-- Task material --
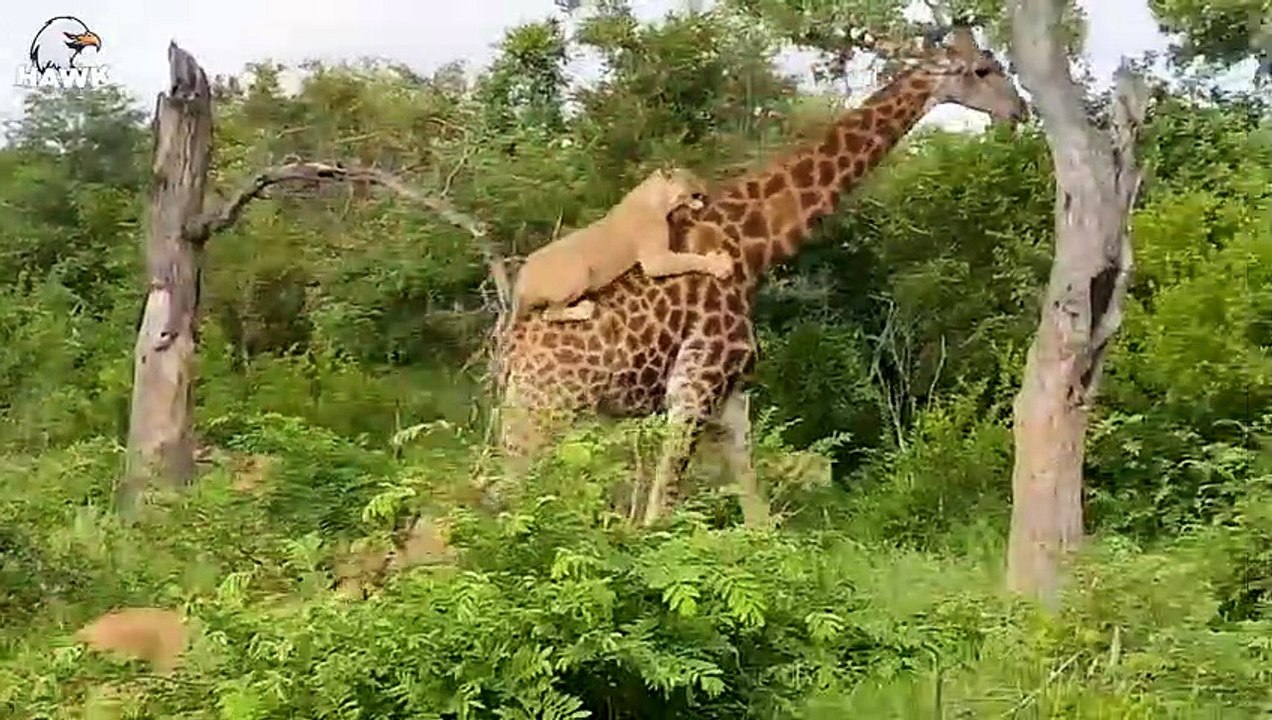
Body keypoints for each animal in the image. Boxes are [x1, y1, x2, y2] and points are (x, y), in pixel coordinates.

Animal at [511, 167, 733, 323]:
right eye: (691, 178)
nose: (705, 185)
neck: (656, 197)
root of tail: (519, 282)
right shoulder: (655, 260)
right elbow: (688, 259)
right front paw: (720, 265)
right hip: (577, 272)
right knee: (549, 313)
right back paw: (584, 309)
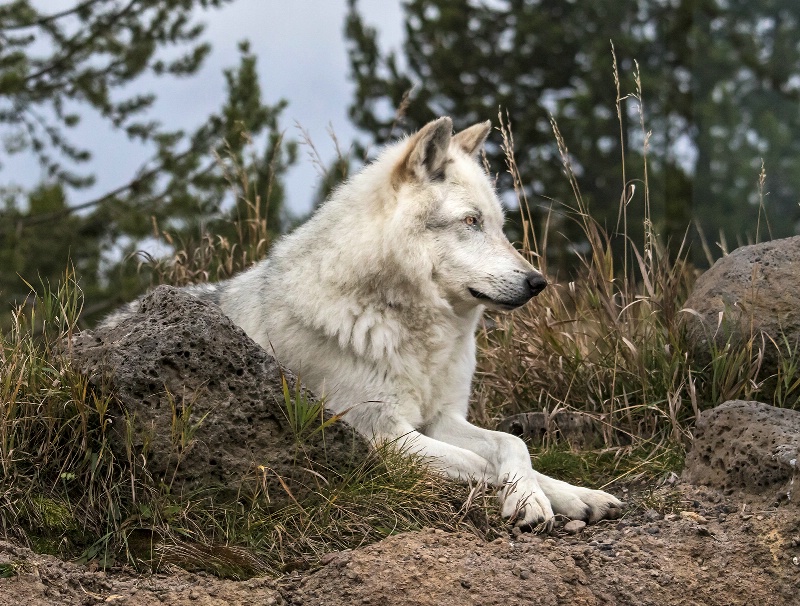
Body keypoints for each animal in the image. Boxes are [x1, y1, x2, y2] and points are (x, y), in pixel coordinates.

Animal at [104, 117, 624, 528]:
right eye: (471, 222)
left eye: (498, 225)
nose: (538, 282)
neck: (411, 330)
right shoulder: (381, 435)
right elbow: (484, 461)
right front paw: (527, 499)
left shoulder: (441, 418)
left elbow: (514, 445)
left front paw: (563, 495)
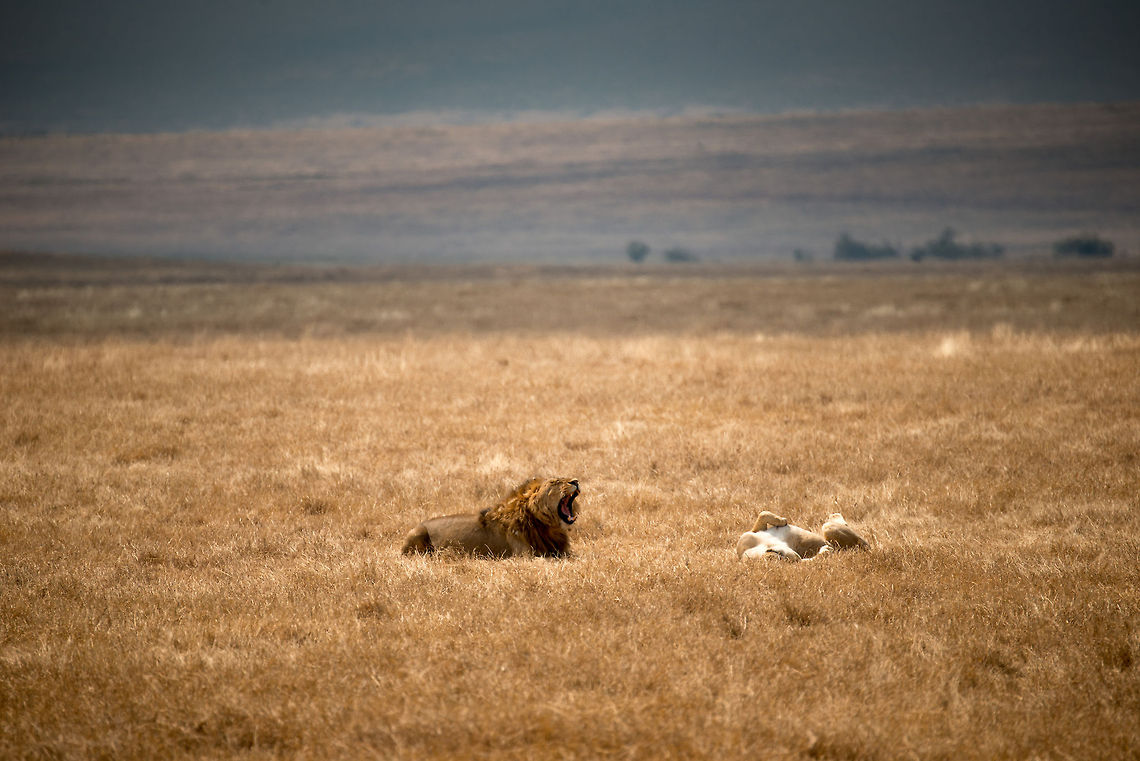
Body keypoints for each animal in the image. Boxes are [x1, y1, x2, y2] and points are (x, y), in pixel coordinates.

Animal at [736, 510, 870, 562]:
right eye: (786, 559)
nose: (796, 556)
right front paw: (825, 551)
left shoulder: (751, 534)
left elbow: (763, 514)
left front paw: (782, 521)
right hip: (829, 529)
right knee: (862, 544)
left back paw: (835, 515)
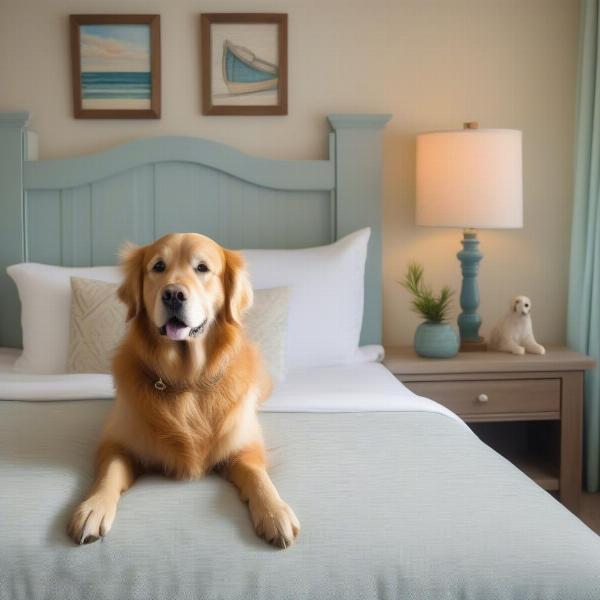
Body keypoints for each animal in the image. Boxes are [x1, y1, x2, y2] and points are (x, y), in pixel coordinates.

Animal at [67, 233, 300, 548]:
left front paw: (275, 512)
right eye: (158, 266)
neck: (187, 381)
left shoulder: (244, 447)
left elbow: (258, 477)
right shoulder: (116, 444)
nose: (173, 294)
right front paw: (92, 507)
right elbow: (108, 474)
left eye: (202, 268)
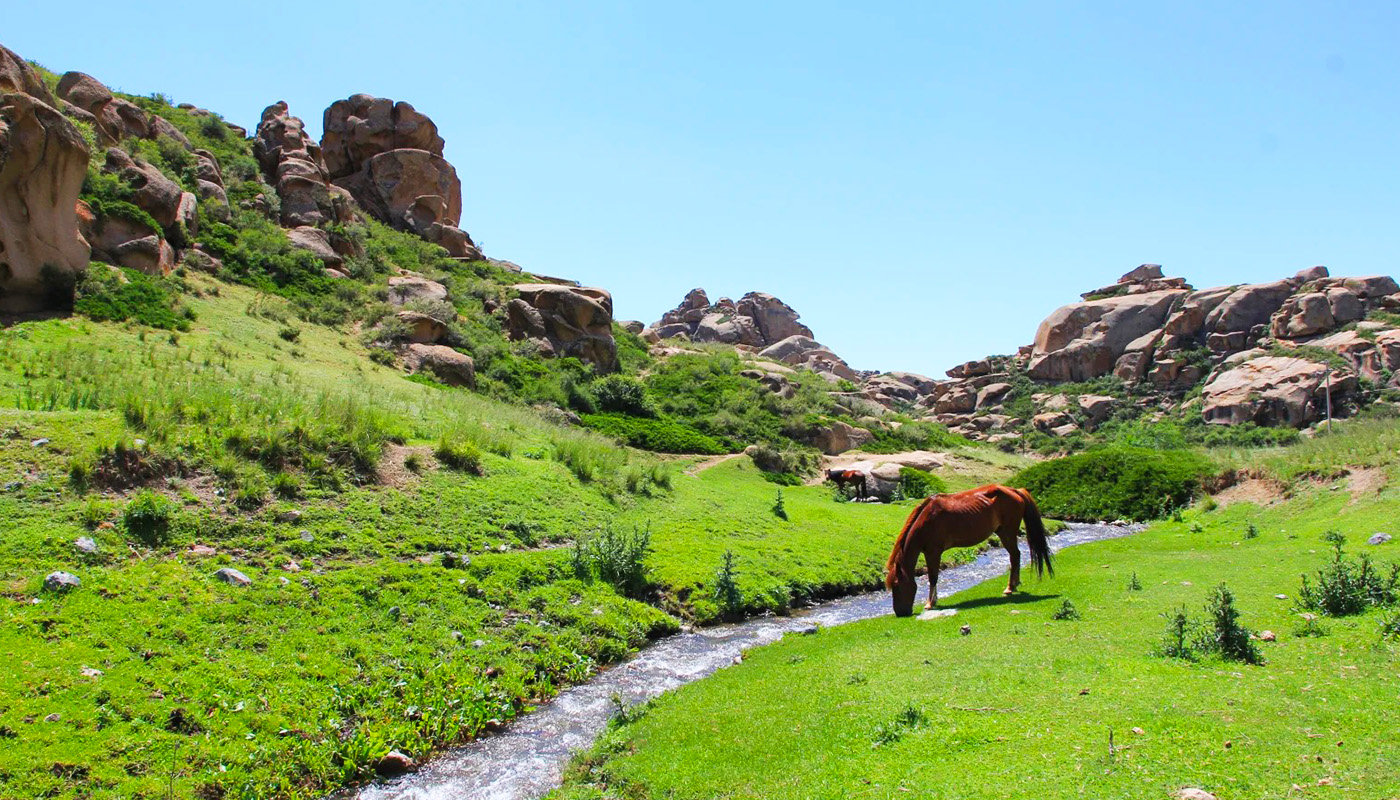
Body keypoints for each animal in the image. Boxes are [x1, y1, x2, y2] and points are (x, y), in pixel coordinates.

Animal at [885, 484, 1053, 617]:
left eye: (896, 585)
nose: (900, 613)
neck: (927, 520)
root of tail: (1015, 490)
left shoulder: (933, 552)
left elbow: (933, 577)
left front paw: (930, 603)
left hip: (1008, 532)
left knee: (1015, 555)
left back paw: (1010, 588)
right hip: (1002, 532)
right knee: (1015, 555)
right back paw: (1014, 584)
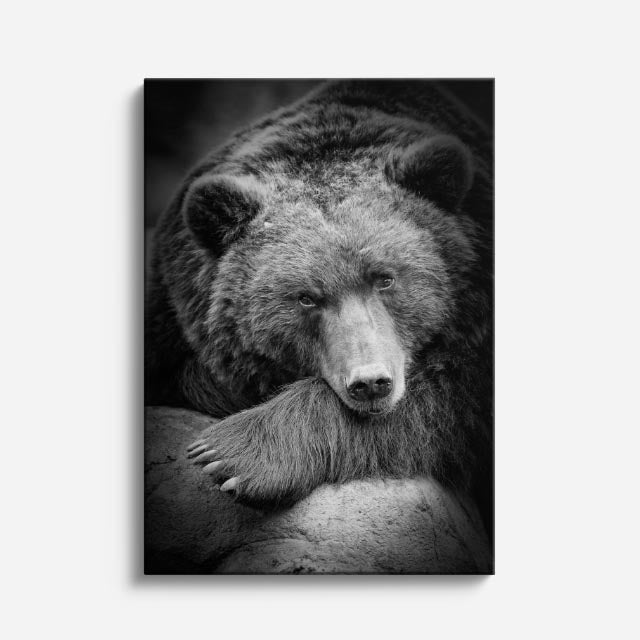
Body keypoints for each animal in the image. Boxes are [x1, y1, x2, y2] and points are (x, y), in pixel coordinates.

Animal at [145, 80, 493, 530]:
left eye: (384, 277)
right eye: (306, 297)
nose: (370, 383)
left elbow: (447, 398)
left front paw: (234, 454)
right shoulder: (169, 312)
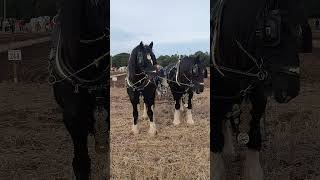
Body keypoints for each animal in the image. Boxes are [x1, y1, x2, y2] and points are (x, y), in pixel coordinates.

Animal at [211, 0, 312, 179]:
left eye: (300, 30)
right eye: (270, 30)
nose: (291, 92)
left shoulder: (258, 91)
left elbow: (255, 130)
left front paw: (253, 171)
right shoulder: (215, 97)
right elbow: (215, 135)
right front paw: (216, 169)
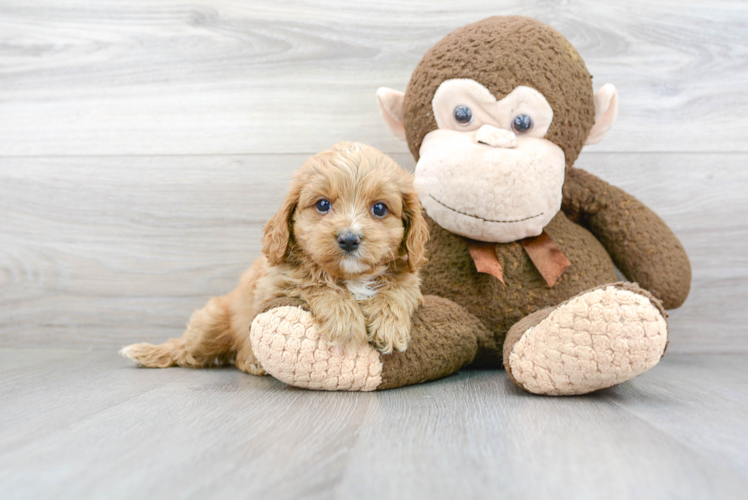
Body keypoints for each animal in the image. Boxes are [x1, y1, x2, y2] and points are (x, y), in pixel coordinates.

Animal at [121, 142, 426, 376]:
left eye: (379, 209)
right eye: (323, 204)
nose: (349, 239)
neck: (349, 277)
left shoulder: (410, 279)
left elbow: (397, 288)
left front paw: (389, 323)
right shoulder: (274, 285)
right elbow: (314, 284)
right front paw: (345, 320)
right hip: (210, 324)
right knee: (189, 350)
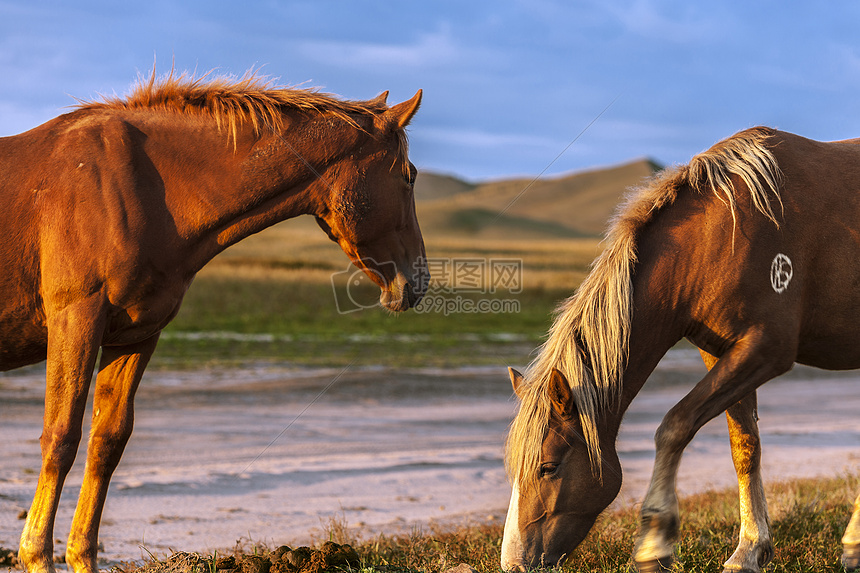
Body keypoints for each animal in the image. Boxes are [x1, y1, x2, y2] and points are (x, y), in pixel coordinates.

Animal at [0, 72, 426, 572]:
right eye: (408, 176)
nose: (417, 281)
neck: (142, 185)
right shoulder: (77, 320)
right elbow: (61, 437)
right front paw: (35, 554)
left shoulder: (136, 334)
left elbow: (107, 442)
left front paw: (81, 556)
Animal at [500, 126, 860, 572]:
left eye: (547, 467)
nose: (513, 562)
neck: (724, 234)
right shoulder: (721, 352)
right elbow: (745, 447)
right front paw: (749, 549)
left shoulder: (766, 349)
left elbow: (675, 425)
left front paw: (654, 543)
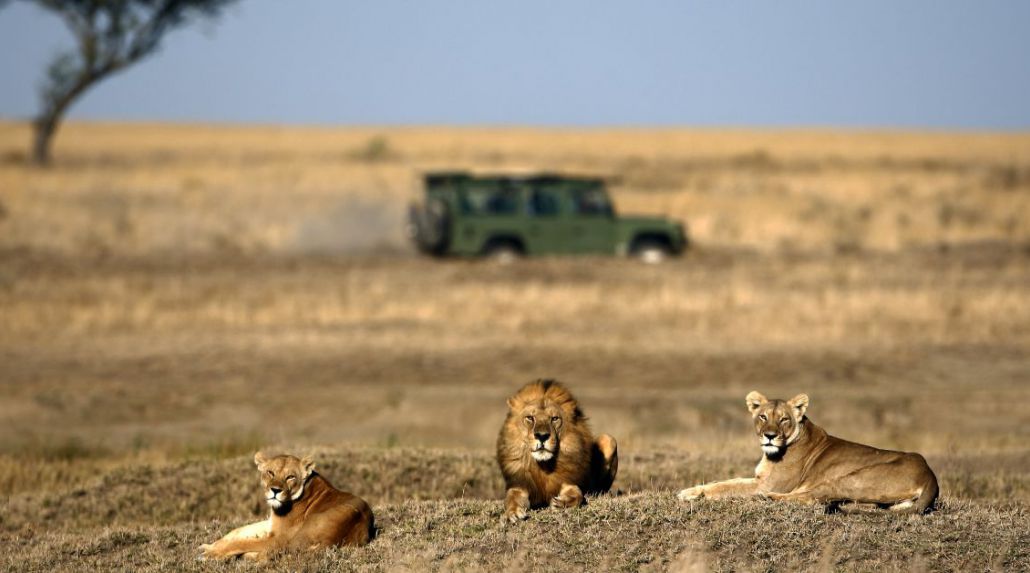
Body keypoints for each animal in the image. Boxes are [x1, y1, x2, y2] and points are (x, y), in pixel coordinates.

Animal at [198, 451, 372, 560]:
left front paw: (210, 554)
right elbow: (238, 530)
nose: (275, 490)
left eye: (290, 477)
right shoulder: (271, 524)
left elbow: (242, 542)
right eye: (270, 473)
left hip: (294, 538)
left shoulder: (279, 537)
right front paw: (208, 546)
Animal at [498, 381, 618, 523]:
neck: (543, 465)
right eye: (530, 418)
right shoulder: (520, 484)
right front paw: (512, 513)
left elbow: (577, 494)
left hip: (609, 440)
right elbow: (511, 499)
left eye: (554, 418)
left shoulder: (569, 482)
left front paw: (562, 503)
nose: (542, 436)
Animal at [679, 391, 939, 513]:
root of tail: (931, 476)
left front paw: (694, 495)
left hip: (849, 478)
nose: (770, 435)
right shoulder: (759, 478)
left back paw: (766, 498)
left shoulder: (768, 483)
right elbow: (723, 482)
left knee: (814, 497)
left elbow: (727, 488)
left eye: (783, 419)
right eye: (763, 416)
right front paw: (690, 491)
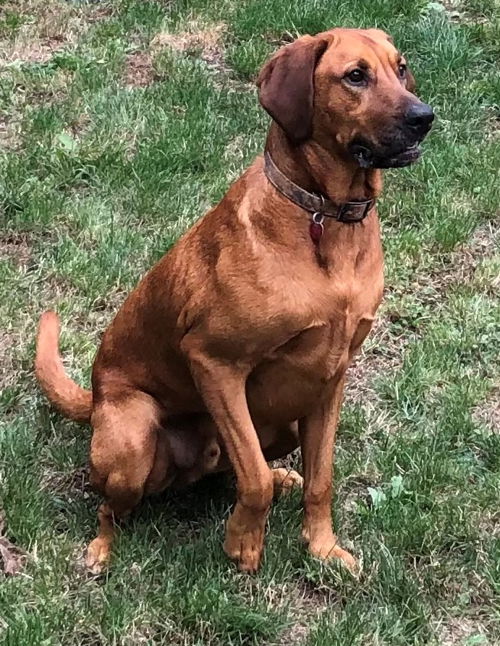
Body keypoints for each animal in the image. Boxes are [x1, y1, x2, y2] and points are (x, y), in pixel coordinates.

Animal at [35, 27, 434, 576]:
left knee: (236, 468)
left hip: (285, 421)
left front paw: (322, 548)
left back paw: (283, 478)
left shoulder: (330, 378)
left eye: (401, 68)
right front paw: (244, 543)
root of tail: (93, 401)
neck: (325, 219)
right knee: (111, 506)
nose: (424, 117)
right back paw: (102, 549)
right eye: (356, 76)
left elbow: (321, 478)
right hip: (132, 437)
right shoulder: (215, 363)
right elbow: (254, 480)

-- Prompt --
Go through the listing and copy each line with the string "neck".

-- Answer to this task --
neck: (656, 197)
neck: (411, 330)
neck: (187, 381)
neck: (927, 520)
neck: (349, 277)
neck: (142, 185)
neck: (724, 234)
neck: (543, 465)
neck: (325, 219)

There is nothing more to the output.